Thursday, June 10, 2010
In today’s market, the condominium is becoming more and more popular, especially in the downtown area of Seattle. If you are one of those people who love the sights, sounds and smells of the city, then a condominium might be right for you. In Downtown Seattle, all the way from the North edge at Midtown to the central district and from the waterfront east to the retail district it is safe to say that the primary residence is a condo, unless you are renting. Dependent on dozens of factors, condos can be priced in a range between $100,000 (on the low end) and upwards of $10,000,000(!), like the condo purchased at The Four Seasons Private Residences last year. It is also safe to say, that the majority of purchasers don’t have the budget to afford something like that. No matter what your budget is however, there are a number of things you should be considering before looking for/buying a condo.
First, buyers need to understand the basics of a condo association. Most importantly, you need to understand what you actually own when you purchase. When you purchase a home, you typically own the house itself and the lot it sits on. When you purchase a condo, you own the unit up to the walls and the air space up to the ceiling. The other space (aside from units) like hallways, rooftop decks, and amenities like gyms or lounge spaces are all common areas which means everything is shared and you only hold an interest in them. Every owner obtains their own financing, has their own property tax bill and pays a condominium fee or homeowner’s dues which cover the cost of building maintenance and other expenses like concierges and facilities. These fees are determined by the HOA (Homeowners Association) and are subject to monthly adjustments. Condo owners may also have to pay special assessment fees if there are unexpected repairs or modifications that need to be made. Condominium Associations are also governed by CC&Rs, Covenants, Conditions and Restrictions. These are a set of rules imposed on condo owners that set limitations on pet ownership, renovations, renting, etc. These are obviously rules that owners would most likely not face if they bought private property on its own lot. Make sure you understand the subject condo’s CC&Rs before you purchase to avoid any future problems.
The second consideration you should make is location. Location, location, location! The location is something you’re going to want to be convenient, but remember that it is most definitely going to influence the price. There are obvious positive correlations between location and cost, for example proximity to the water and proximity to downtown, etc. Remember, what’s ideal might not always be ideal for your budget. The third factor to consider is the building itself. You want to check out the building’s age, size, amenities and views. Is having an accessible fitness room important to you, or would you rather have a view of Puget Sound? Each of these characteristics will undoubtedly affect the price also. If a view is what you’re looking for, make sure you figure out whether or not you have a secure view, meaning, will other buildings be constructed that could possibly obstruct the view?
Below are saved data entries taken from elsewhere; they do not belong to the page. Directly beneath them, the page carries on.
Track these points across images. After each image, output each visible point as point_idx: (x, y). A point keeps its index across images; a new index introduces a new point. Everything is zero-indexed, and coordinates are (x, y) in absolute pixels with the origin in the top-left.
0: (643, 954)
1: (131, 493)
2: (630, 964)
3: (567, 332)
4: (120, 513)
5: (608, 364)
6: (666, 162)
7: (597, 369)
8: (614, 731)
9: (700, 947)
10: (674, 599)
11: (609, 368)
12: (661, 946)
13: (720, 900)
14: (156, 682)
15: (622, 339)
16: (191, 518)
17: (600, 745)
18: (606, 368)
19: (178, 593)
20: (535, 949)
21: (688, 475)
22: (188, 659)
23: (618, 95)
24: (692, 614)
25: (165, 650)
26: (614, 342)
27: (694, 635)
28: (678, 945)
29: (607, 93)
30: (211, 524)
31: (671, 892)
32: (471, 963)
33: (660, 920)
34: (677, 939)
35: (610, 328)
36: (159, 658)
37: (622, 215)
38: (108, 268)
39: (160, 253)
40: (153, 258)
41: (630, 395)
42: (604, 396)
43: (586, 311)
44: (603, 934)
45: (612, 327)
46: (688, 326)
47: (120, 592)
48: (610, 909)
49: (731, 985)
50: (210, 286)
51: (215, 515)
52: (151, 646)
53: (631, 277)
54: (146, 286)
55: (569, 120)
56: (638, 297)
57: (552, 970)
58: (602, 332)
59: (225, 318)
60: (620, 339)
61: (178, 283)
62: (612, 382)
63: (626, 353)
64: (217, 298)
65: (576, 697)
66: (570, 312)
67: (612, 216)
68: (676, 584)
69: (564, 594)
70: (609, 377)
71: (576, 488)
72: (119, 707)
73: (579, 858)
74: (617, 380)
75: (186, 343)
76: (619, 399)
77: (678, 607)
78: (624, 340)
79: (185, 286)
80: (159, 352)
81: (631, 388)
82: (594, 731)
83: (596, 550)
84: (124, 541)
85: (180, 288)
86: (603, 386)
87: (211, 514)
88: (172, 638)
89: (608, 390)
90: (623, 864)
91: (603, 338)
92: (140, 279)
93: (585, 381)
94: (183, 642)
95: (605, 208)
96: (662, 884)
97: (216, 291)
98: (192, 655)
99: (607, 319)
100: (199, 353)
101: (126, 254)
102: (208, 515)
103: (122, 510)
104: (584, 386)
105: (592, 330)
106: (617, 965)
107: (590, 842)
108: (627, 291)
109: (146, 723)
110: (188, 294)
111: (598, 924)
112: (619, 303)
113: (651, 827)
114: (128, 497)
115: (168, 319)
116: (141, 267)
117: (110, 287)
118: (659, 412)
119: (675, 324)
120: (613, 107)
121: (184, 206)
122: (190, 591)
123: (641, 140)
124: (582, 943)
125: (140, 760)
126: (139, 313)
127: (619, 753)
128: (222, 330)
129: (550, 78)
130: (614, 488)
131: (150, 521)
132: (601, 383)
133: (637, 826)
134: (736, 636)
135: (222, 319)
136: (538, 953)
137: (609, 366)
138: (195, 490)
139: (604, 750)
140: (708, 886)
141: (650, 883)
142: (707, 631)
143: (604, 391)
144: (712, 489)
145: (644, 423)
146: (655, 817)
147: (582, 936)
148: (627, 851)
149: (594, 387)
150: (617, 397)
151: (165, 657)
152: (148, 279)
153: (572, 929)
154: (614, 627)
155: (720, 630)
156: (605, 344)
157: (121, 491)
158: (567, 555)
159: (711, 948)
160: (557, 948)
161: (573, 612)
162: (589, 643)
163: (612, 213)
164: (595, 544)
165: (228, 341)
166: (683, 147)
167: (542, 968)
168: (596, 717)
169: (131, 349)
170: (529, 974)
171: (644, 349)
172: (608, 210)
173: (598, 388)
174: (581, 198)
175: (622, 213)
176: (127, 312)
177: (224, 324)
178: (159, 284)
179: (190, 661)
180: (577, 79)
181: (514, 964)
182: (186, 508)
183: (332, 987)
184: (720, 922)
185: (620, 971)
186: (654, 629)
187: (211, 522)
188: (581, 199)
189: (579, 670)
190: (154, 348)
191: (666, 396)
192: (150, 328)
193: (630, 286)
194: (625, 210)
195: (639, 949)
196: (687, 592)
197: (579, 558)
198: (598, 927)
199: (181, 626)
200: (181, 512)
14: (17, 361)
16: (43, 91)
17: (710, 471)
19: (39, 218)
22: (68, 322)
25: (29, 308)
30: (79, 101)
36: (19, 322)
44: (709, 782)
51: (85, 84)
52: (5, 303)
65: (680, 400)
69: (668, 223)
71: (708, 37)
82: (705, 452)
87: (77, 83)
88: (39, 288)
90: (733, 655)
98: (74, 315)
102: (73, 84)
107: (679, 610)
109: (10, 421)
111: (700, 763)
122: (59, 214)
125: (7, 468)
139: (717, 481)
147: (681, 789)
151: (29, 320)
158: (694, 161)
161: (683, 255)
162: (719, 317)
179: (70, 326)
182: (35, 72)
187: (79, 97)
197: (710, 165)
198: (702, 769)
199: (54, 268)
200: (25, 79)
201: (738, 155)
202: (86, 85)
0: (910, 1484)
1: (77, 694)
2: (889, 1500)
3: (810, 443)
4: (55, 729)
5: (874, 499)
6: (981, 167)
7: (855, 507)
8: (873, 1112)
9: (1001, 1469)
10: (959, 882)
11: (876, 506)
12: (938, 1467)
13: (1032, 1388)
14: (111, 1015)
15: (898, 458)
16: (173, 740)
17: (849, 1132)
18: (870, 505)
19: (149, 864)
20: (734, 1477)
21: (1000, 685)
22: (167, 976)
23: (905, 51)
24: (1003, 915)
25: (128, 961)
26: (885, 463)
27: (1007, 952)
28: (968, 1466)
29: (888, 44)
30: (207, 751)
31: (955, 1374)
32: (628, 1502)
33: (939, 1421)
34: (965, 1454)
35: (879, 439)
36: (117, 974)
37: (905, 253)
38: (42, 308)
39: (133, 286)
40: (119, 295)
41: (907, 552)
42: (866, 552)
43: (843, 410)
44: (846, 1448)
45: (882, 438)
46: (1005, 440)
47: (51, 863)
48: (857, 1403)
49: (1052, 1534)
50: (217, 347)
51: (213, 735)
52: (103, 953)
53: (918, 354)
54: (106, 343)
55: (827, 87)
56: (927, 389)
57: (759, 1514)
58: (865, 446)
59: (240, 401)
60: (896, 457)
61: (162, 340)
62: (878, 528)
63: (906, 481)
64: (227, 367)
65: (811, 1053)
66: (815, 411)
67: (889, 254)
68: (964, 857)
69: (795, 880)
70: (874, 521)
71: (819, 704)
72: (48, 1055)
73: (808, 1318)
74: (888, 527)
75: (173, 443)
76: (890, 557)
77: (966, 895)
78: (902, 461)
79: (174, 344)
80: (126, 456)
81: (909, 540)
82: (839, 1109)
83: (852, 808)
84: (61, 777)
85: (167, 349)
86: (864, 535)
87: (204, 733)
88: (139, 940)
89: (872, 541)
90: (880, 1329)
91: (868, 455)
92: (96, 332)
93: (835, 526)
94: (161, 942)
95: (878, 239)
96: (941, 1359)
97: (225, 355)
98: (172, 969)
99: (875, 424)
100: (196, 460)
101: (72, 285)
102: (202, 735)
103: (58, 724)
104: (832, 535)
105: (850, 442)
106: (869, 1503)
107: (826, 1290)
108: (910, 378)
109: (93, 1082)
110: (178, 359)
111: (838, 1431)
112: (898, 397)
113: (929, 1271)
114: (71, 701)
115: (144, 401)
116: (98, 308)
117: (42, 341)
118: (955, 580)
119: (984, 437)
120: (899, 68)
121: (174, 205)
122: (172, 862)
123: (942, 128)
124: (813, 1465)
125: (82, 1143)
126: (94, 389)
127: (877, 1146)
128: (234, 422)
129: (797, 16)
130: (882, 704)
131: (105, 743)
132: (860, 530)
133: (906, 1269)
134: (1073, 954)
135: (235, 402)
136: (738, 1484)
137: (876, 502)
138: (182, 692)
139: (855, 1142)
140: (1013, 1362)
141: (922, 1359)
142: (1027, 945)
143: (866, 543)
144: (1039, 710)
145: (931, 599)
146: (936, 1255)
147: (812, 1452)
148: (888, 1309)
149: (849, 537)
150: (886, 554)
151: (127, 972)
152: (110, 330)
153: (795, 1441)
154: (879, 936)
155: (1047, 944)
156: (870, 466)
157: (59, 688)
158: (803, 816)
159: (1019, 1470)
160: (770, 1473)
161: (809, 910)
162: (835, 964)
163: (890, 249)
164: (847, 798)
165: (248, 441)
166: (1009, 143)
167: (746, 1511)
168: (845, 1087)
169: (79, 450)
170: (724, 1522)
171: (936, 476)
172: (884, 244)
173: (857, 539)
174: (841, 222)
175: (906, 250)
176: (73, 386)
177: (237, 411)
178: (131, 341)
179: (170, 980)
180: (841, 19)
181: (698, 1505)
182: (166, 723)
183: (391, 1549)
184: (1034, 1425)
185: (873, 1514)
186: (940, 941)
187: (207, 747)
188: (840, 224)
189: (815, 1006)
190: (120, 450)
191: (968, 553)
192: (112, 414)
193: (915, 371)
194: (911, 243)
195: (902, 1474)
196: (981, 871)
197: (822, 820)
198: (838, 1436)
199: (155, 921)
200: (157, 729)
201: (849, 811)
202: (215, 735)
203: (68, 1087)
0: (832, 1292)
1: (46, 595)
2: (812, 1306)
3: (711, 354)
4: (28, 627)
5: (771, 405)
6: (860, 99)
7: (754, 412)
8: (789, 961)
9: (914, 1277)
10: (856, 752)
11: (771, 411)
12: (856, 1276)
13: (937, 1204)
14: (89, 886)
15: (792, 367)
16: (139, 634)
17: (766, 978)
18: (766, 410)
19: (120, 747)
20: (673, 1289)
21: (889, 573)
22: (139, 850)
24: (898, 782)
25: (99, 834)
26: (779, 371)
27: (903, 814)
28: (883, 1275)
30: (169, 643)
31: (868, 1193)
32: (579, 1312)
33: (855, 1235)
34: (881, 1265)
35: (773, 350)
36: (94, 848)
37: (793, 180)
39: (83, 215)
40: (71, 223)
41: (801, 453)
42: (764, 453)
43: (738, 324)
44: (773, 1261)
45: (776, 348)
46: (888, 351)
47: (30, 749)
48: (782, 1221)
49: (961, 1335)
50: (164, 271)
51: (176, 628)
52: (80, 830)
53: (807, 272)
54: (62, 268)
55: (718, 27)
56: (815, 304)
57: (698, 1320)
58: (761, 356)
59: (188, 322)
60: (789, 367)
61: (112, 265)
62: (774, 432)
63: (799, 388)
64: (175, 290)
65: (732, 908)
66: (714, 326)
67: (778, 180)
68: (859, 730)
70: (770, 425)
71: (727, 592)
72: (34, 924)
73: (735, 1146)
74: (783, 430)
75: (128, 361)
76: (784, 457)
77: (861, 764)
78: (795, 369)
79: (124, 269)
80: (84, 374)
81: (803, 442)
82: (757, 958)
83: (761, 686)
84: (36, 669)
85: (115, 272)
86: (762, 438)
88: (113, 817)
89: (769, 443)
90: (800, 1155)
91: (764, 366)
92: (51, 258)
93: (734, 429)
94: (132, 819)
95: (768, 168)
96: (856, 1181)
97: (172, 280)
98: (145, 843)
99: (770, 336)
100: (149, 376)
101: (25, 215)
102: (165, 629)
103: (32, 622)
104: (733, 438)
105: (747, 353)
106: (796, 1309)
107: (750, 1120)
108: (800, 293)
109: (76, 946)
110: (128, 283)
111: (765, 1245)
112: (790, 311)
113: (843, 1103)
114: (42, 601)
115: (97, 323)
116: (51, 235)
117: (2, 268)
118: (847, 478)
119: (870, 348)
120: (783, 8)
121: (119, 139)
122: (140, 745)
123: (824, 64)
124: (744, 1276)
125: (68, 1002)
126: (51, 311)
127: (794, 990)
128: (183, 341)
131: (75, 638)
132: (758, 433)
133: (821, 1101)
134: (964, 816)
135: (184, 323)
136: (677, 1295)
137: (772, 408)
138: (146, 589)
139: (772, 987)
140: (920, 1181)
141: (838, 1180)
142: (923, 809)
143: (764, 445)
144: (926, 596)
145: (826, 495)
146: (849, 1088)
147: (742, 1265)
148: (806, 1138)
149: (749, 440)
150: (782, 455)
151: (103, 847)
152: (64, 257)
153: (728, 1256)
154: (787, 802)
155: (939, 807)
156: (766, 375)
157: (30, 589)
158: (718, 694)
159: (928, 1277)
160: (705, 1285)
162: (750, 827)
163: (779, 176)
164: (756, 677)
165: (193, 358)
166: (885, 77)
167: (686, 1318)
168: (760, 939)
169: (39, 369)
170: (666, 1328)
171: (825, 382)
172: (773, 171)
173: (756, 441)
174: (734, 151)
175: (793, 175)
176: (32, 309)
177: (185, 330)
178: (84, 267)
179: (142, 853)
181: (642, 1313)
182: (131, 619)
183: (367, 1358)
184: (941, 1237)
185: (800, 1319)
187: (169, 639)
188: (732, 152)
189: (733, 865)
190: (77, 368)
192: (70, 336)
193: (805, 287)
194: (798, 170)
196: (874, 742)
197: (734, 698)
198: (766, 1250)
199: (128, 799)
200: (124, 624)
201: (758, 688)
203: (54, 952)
Finally, make sure you are aware of your “neighbors”. Are there young families and children in the building, or is it primarily adult residents? How many residents actually live in the building? The population and its density should be things you want to consider before making any decisions in purchasing a condo. Don’t underestimate the effect that your fellow condo owners can have on you.
After you have investigated each of these issues, then you can better make an informed decision. Make sure you compare your results to other condo associations also. This way, you can find your best possible options. Happy hunting!